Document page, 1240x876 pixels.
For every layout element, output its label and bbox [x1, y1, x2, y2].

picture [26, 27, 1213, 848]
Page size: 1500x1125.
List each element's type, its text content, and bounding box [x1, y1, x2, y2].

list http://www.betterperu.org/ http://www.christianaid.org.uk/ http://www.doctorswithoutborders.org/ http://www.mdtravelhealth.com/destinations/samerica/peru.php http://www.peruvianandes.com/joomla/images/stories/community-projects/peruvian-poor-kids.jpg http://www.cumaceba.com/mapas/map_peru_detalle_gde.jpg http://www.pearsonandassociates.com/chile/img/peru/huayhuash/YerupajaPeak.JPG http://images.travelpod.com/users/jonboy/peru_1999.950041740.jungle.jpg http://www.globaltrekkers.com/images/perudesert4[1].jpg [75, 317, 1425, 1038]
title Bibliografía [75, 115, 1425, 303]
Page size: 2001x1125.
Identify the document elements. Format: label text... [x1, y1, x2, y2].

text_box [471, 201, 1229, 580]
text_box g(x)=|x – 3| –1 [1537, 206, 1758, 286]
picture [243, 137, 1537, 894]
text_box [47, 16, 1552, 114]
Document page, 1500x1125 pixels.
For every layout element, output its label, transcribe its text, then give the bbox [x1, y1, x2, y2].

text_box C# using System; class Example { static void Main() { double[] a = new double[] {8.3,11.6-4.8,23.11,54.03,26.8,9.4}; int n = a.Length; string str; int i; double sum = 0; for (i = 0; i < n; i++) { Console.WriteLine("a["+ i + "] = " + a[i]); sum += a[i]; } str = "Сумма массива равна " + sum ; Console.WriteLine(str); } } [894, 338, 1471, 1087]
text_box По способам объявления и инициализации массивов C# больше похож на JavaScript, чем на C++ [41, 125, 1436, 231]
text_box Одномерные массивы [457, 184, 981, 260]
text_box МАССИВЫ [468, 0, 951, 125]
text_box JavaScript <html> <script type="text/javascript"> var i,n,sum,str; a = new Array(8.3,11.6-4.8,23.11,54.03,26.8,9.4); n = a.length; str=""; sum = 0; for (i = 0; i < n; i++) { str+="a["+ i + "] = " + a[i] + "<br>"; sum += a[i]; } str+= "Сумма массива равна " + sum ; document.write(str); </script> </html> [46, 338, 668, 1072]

__________

_Work to complete_
Everything above from the line with "Page size: 1500x1125." to the line with "Document page, 1500x1125 pixels.", both included, must be repeated exactly, and nothing outside that range.

_Result_
Page size: 1500x1125.
List each element's type, its text content, and bounding box [x1, y1, x2, y2].

list http://www.betterperu.org/ http://www.christianaid.org.uk/ http://www.doctorswithoutborders.org/ http://www.mdtravelhealth.com/destinations/samerica/peru.php http://www.peruvianandes.com/joomla/images/stories/community-projects/peruvian-poor-kids.jpg http://www.cumaceba.com/mapas/map_peru_detalle_gde.jpg http://www.pearsonandassociates.com/chile/img/peru/huayhuash/YerupajaPeak.JPG http://images.travelpod.com/users/jonboy/peru_1999.950041740.jungle.jpg http://www.globaltrekkers.com/images/perudesert4[1].jpg [75, 317, 1425, 1038]
title Bibliografía [75, 115, 1425, 303]
Page size: 2001x1125.
Identify the document elements. Format: label text... [x1, y1, x2, y2].

text_box [471, 201, 1229, 580]
text_box g(x)=|x – 3| –1 [1537, 206, 1758, 286]
picture [243, 137, 1537, 894]
text_box [47, 16, 1552, 114]
Document page, 1500x1125 pixels.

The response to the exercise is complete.